Xi Jinping's regional ambitions are complicated by his friendship with Russian President Vladimir Putin and the close ties between the two countries. But the Russian-Ukrainian war alerted Central Asia, raising serious concerns about the future.

Neither Russia nor the war in Ukraine were explicitly mentioned during the China-Central Asia summit, but President Xi tried to reassure his colleagues, saying that "the sovereignty, security, independence and territorial integrity of Central Asian countries must be preserved". Earlier, Beijing had announced plans to establish a regional anti-terrorism centre to train Central Asian security forces.

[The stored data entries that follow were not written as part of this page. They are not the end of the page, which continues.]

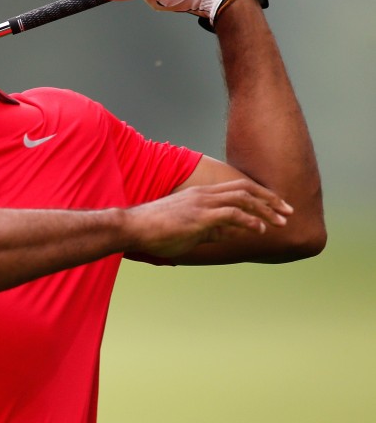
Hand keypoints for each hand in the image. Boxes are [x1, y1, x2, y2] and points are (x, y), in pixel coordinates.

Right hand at [122, 178, 292, 259]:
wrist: (133, 228)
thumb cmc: (156, 230)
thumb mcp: (190, 230)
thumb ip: (213, 229)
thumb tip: (235, 233)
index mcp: (201, 195)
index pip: (238, 188)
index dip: (261, 197)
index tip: (277, 207)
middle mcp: (204, 195)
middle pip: (246, 189)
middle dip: (270, 199)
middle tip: (289, 212)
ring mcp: (202, 204)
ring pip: (243, 199)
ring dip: (265, 210)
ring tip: (281, 222)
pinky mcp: (199, 217)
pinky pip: (231, 214)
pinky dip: (249, 220)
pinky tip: (260, 229)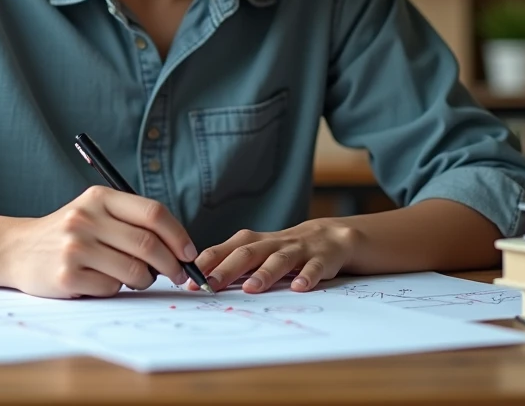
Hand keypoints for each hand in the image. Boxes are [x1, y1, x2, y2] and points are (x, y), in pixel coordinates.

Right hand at [1, 186, 197, 298]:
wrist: (16, 249)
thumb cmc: (68, 233)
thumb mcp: (95, 211)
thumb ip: (131, 221)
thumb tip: (179, 248)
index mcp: (99, 197)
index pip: (152, 213)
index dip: (178, 235)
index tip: (189, 252)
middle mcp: (86, 218)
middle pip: (148, 244)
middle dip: (171, 264)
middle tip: (177, 274)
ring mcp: (75, 247)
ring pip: (134, 271)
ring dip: (144, 280)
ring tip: (138, 279)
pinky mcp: (66, 276)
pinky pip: (111, 288)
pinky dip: (115, 289)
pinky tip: (102, 281)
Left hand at [187, 219, 358, 293]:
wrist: (336, 236)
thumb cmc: (289, 250)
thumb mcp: (262, 254)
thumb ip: (236, 266)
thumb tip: (199, 283)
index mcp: (257, 242)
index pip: (227, 249)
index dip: (208, 263)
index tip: (188, 280)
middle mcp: (275, 243)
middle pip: (249, 253)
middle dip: (227, 269)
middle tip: (210, 285)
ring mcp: (300, 249)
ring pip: (280, 259)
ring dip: (265, 272)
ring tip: (251, 288)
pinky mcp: (325, 257)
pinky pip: (316, 266)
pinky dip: (308, 275)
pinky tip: (300, 287)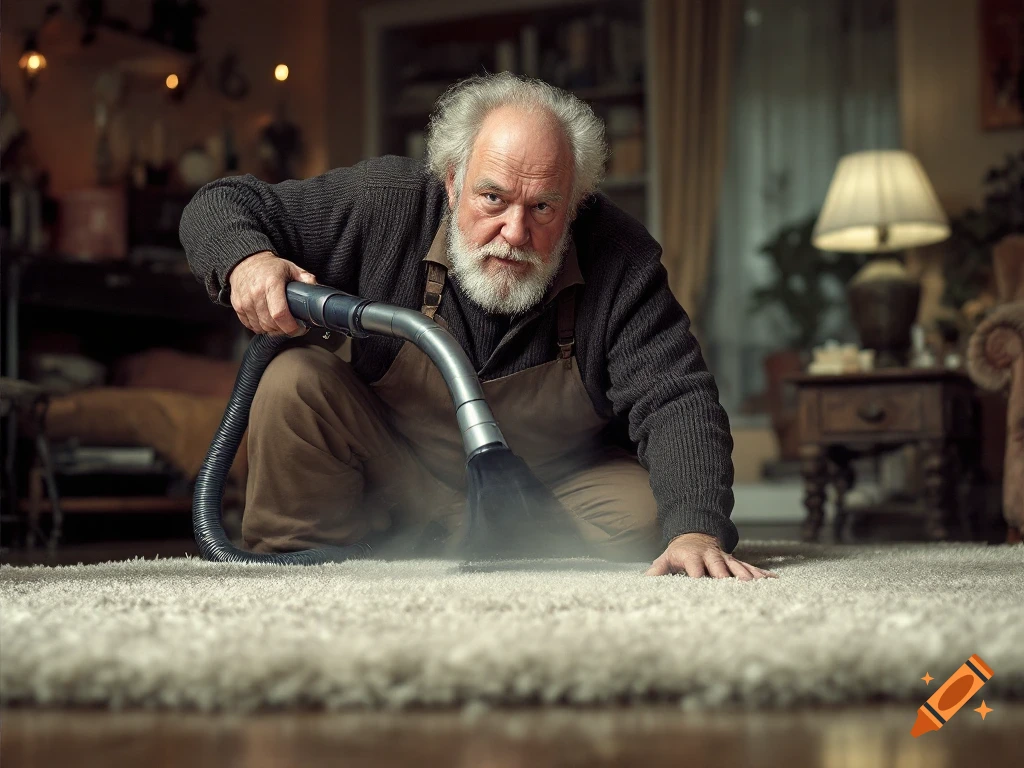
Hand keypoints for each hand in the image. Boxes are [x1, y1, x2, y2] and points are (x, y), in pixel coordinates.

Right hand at [227, 250, 317, 334]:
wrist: (246, 262)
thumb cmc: (269, 267)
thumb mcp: (291, 268)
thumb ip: (305, 278)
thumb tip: (317, 289)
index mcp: (271, 283)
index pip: (280, 314)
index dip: (291, 327)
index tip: (299, 329)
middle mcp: (256, 293)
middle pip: (270, 324)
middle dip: (284, 330)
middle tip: (292, 326)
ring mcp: (244, 301)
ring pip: (260, 327)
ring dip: (272, 330)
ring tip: (280, 322)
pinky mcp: (238, 307)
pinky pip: (250, 326)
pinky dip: (260, 327)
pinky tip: (267, 320)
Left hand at [644, 533, 777, 579]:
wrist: (695, 534)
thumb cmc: (679, 552)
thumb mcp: (666, 558)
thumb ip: (657, 570)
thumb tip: (644, 581)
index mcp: (692, 557)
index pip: (695, 569)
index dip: (699, 578)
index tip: (703, 589)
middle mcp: (711, 557)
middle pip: (720, 569)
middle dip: (728, 579)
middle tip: (737, 591)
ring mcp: (725, 559)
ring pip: (738, 568)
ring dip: (748, 578)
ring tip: (757, 588)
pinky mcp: (736, 561)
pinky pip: (751, 567)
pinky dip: (763, 574)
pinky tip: (774, 580)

During the summit, Beijing even tried to secure the support of the CA countries for the Chinese mediation efforts to stop the Russian-Ukrainian war. Xi Jinping also used the platform of the summit to strengthen his Belt and Road initiative, which was under a serious risk this year when Italy announced its intention to withdraw from the investment pact. Prior to that, the three Baltic states had also withdrawn from the so-called 17+1 format of Eastern and Central European cooperation with China, calling on other countries to do the same.

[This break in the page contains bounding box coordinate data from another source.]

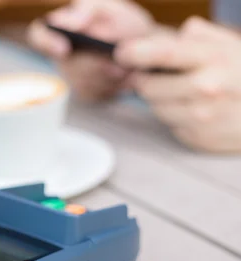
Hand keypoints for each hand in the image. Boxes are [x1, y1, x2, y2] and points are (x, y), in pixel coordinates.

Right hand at [27, 0, 154, 100]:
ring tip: (124, 67)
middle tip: (118, 63)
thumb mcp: (112, 9)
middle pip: (66, 65)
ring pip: (80, 82)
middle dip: (94, 65)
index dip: (46, 42)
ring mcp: (72, 74)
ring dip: (106, 76)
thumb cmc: (125, 25)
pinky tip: (121, 78)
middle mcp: (62, 53)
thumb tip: (70, 23)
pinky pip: (92, 93)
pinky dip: (111, 86)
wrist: (147, 49)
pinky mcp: (85, 91)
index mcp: (63, 28)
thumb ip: (89, 9)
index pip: (39, 34)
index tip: (64, 49)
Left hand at [116, 17, 240, 152]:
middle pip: (148, 86)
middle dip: (147, 80)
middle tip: (157, 76)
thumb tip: (177, 32)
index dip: (136, 52)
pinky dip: (175, 116)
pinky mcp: (196, 136)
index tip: (121, 52)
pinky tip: (194, 110)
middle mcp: (205, 88)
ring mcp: (200, 116)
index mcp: (212, 59)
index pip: (164, 53)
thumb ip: (200, 36)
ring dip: (160, 100)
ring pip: (154, 107)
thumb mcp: (230, 46)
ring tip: (184, 93)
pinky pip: (168, 124)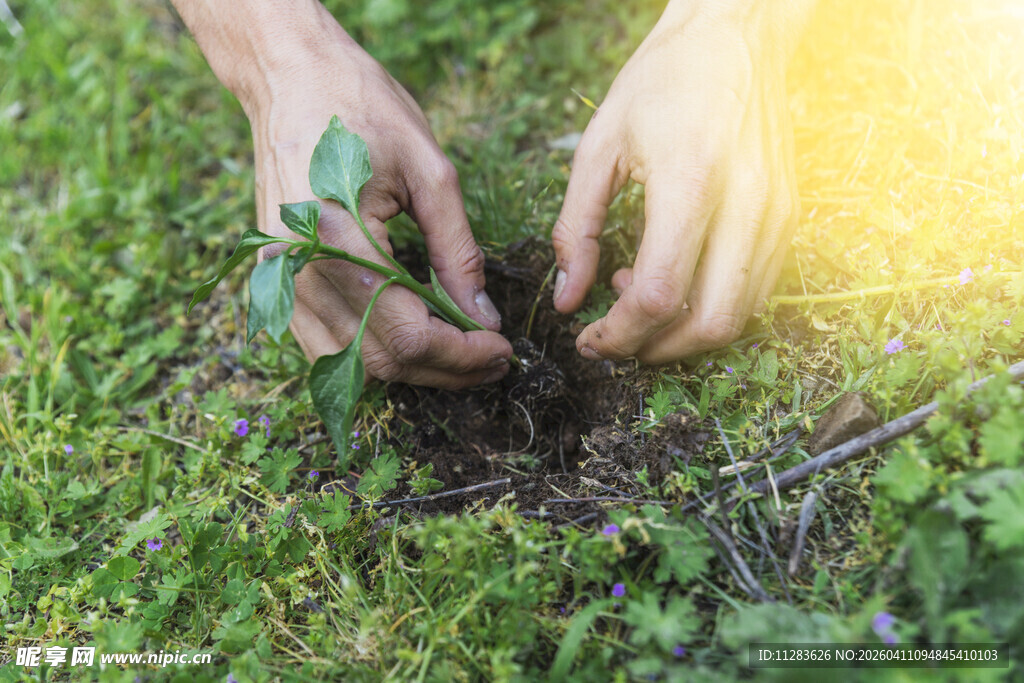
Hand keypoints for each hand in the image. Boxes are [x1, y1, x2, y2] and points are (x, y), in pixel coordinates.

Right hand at [176, 1, 511, 387]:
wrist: (290, 79)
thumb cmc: (362, 109)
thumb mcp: (430, 172)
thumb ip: (458, 252)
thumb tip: (483, 316)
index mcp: (337, 238)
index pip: (408, 333)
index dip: (462, 354)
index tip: (503, 349)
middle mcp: (300, 272)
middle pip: (382, 359)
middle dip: (447, 368)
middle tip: (494, 359)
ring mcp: (281, 282)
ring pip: (353, 362)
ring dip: (413, 369)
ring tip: (462, 355)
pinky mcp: (276, 282)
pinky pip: (325, 346)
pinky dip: (372, 355)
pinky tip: (414, 341)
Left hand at [551, 0, 808, 363]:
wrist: (736, 36)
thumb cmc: (662, 82)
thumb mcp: (599, 147)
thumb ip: (576, 228)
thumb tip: (567, 299)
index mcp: (691, 180)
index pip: (659, 293)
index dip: (619, 334)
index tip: (589, 341)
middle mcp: (746, 204)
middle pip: (710, 323)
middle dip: (656, 350)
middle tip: (615, 340)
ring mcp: (776, 214)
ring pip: (739, 317)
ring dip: (684, 331)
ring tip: (637, 295)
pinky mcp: (788, 217)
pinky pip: (755, 292)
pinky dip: (711, 307)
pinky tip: (673, 277)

It was no secret to anyone, including the CA leaders, that the summit was part of Beijing's broader goal of finding like-minded nations to oppose what it sees as a US-dominated world order. Therefore, Beijing insisted that the CA leaders would provide assurances in the joint statements adopted in Xi'an that they would not interfere in its policies in the Xinjiang Uygur Autonomous Region and Hong Kong, as well as in the struggle over Taiwan. Apparently, Beijing succeeded.

 

Interesting statement

China is certainly useful for the CA states to counterweigh Russia, but it is also dangerous as a potential new hegemon. For years, some Chinese intellectuals have claimed that China had territorial rights over all or part of Kazakhstan and Tajikistan. In April, Chinese Ambassador to France Lu Shai publicly stated that China did not respect the sovereignty of the former Soviet republics because they had no "effective status in international law". Beijing eventually refuted the statement, but for the CA leaders it may have looked as if Lu had let Beijing's real intentions slip.

Obviously, the CA leaders came to meet with President Xi with two contradictory thoughts in mind: potential for getting economic benefits thanks to expanding partnership with Beijing, and the danger of potential Chinese influence in the region.

We will see soon whether they have been able to defend their interests or whether, in addition to economic dependence, they have found themselves under the political influence of China.